Obama declara apoio ao casamento gay

Após pressão, líder põe fim a meses de ambiguidade em relação a tema potencialmente explosivo em ano eleitoral

iG São Paulo |

O presidente dos EUA, Barack Obama, defendeu nesta quarta-feira o direito de pessoas do mesmo sexo se casarem, revertendo sua posição sobre a questão e pondo fim a meses de ambiguidade sobre um tema potencialmente explosivo em ano eleitoral . "Afirmo que casais do mesmo sexo deveriam poder se casar", disse em uma entrevista ao "Good Morning America", da rede ABC News, tornando-se o primeiro presidente americano a assumir essa posição publicamente.

Opinião: Cresce pressão para que Obama esclareça posição sobre casamento gay

AP
O presidente dos Estados Unidos, Barack Obama, discursa durante jantar em Washington (08/05)

A declaração foi feita após o líder americano enfrentar crescente pressão sobre a questão depois de seu vice-presidente e seu secretário de Educação terem se declarado favoráveis às uniões entre pessoas do mesmo sexo. Na entrevista, Obama disse ter concluído que é importante para ele declarar essa convicção pessoal. 

Obama afirmou que alcançou essa conclusão depois de debater a questão com membros de sua equipe, com funcionários gays e lésbicas e com sua própria família durante anos. Segundo ele, os EUA estão cada vez mais confortáveis em relação ao casamento gay, citando como exemplo a opinião de suas próprias filhas sobre o assunto.

“É interessante, porque parte disso (dessa discussão) é também geracional", disse. “Malia e Sasha (filhas) têm amigos cujos pais são casais homossexuais. Houve momentos em que eu e Michelle conversamos com elas durante o jantar, e expressaram seu desconforto com a possibilidade de os pais de seus amigos serem tratados de forma diferente. Isso não faz sentido para elas e, francamente, esse é o tipo de coisa que estimula uma mudança de perspectiva.”

Ele também mencionou os militares homossexuais que, apesar do fim de uma lei que os obrigava a esconder sua orientação sexual sob pena de exclusão, sentem-se "limitados (...) porque não podem se unir em matrimônio".

Além disso, o presidente afirmou que havia conversado com estudantes republicanos que, mesmo manifestado suas divergências em relação à sua política econômica ou diplomática, "acreditavam na igualdade" em matéria de direitos dos homossexuais.

Seu provável rival nas eleições de 6 de novembro, o republicano Mitt Romney , reagiu às declarações do presidente americano reiterando que, para ele, o casamento deve se restringir a um homem e a uma mulher . Para ele, os Estados deveriam ser capazes de decidir conceder certos benefícios legais a casais do mesmo sexo. Pesquisas mostram que a população americana está dividida sobre o tema.

A questão do casamento gay fortaleceu-se como tema de campanha depois que o vice de Obama, Joe Biden, declarou-se no domingo a favor da medida, enquanto nesta terça-feira eleitores da Carolina do Norte aprovaram uma medida constitucional que proíbe o casamento gay no Estado.

Leia também: Carolina do Norte aprova emenda que proíbe casamento homossexual

A seis meses da votação, e com outros referendos sobre o tema agendados em outros Estados, críticos vinham acusando Obama de não se posicionar claramente para tentar conseguir o apoio de eleitores favoráveis e contra o casamento gay. Em 2008, ainda como o candidato democrata à presidência, Obama disse que apoiava a união civil entre pessoas do mesmo sexo, mas não o casamento. No entanto, no final de 2010 Obama comentou que sua postura sobre o tema " estava evoluindo ", o que frustrou militantes gays.

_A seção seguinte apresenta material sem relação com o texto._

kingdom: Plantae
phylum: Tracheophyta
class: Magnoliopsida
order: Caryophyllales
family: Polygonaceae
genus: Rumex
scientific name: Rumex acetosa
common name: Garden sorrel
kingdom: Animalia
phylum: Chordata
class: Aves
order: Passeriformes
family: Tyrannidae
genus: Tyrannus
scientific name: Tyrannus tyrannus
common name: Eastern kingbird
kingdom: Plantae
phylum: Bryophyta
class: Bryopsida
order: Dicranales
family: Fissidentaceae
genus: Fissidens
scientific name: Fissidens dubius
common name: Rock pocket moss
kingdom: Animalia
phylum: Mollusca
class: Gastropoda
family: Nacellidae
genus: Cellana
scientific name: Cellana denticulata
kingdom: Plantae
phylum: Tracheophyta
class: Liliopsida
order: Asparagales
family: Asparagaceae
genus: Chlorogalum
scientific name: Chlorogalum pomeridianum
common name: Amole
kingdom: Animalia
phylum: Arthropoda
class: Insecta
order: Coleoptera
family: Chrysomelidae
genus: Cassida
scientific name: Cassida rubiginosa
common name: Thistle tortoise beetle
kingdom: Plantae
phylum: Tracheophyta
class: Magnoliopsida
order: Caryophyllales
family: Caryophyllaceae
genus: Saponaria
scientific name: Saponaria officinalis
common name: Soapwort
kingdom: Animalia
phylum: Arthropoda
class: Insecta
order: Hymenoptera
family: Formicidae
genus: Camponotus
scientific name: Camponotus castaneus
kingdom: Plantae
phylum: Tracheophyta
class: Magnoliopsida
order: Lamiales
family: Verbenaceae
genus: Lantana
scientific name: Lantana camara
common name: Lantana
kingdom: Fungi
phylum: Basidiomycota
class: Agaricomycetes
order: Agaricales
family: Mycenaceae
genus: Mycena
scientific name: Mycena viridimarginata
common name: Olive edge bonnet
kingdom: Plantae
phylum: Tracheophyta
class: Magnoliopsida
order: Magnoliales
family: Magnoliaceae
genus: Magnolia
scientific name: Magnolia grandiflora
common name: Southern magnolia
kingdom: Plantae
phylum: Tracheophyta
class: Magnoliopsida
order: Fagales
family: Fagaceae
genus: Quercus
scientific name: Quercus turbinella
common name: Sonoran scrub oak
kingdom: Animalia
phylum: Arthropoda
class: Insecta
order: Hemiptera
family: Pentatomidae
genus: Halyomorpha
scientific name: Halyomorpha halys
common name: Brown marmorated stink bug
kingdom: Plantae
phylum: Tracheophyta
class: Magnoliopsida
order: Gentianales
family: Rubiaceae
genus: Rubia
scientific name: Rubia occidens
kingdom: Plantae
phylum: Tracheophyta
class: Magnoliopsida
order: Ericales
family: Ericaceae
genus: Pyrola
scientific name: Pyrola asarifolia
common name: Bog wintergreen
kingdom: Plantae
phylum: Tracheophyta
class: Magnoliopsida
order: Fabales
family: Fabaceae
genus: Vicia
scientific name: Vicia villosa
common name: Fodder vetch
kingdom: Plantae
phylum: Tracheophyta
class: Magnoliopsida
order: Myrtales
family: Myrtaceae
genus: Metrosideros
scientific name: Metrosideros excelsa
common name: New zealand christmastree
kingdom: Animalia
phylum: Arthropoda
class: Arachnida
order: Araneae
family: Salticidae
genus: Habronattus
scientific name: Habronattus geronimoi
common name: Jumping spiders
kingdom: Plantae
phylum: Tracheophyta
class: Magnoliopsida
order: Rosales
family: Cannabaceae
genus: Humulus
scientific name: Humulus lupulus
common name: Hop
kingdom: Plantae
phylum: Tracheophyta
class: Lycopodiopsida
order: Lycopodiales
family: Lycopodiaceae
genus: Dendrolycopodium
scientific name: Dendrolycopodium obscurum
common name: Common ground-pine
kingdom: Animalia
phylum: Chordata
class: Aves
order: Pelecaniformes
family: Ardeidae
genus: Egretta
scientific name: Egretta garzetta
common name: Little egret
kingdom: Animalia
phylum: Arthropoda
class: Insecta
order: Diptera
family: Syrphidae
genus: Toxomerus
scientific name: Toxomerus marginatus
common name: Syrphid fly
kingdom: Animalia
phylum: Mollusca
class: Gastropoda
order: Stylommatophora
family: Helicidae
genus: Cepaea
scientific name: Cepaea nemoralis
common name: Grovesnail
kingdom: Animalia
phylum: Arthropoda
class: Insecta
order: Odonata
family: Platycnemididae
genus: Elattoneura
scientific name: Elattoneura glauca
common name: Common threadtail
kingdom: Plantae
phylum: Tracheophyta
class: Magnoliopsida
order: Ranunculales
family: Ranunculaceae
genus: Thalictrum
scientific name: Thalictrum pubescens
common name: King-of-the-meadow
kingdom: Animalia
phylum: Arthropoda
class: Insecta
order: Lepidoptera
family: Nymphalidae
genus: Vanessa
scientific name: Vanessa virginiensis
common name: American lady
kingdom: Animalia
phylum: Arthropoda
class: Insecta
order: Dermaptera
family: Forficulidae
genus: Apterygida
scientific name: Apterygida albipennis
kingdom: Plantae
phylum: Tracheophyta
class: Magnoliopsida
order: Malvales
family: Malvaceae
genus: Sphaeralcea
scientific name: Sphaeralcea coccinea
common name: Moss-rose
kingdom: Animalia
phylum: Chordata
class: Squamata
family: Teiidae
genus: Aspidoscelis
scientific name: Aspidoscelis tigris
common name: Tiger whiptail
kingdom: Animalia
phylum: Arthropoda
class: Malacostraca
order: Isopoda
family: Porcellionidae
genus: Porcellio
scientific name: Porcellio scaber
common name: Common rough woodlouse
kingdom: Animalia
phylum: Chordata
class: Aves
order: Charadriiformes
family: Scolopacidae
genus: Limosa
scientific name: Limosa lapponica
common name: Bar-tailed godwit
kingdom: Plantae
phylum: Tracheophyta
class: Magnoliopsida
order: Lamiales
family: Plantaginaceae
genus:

No domingo, Biden afirmou estar “completamente confortável” em relação ao casamento gay. Depois, o secretário de Educação Arne Duncan também se posicionou a favor, tornando-se a terceira autoridade do governo Obama a tomar tal atitude – antes de Biden, o secretário de Habitação Shaun Donovan já tinha feito um comentário similar. Desde então, o porta-voz da Casa Branca, Jay Carney, desviou de uma série de perguntas de jornalistas sobre a opinião de Obama.

A proibição do casamento gay na Carolina do Norte, aprovada por 58% dos votos contra 42% contra, deu novo fôlego ao debate. Após a votação, o porta-voz da campanha de Obama, Cameron French, disse que o presidente ficou “desapontado” com a decisão e taxou a proibição de "divisiva e discriminatória".

Seus assessores também buscam lembram que o presidente derrubou a regra do " Não pergunte, não conte " (Don’t ask, don’t tell), que requeria que militares gays servindo nas Forças Armadas mantivessem o silêncio sobre suas preferências sexuais.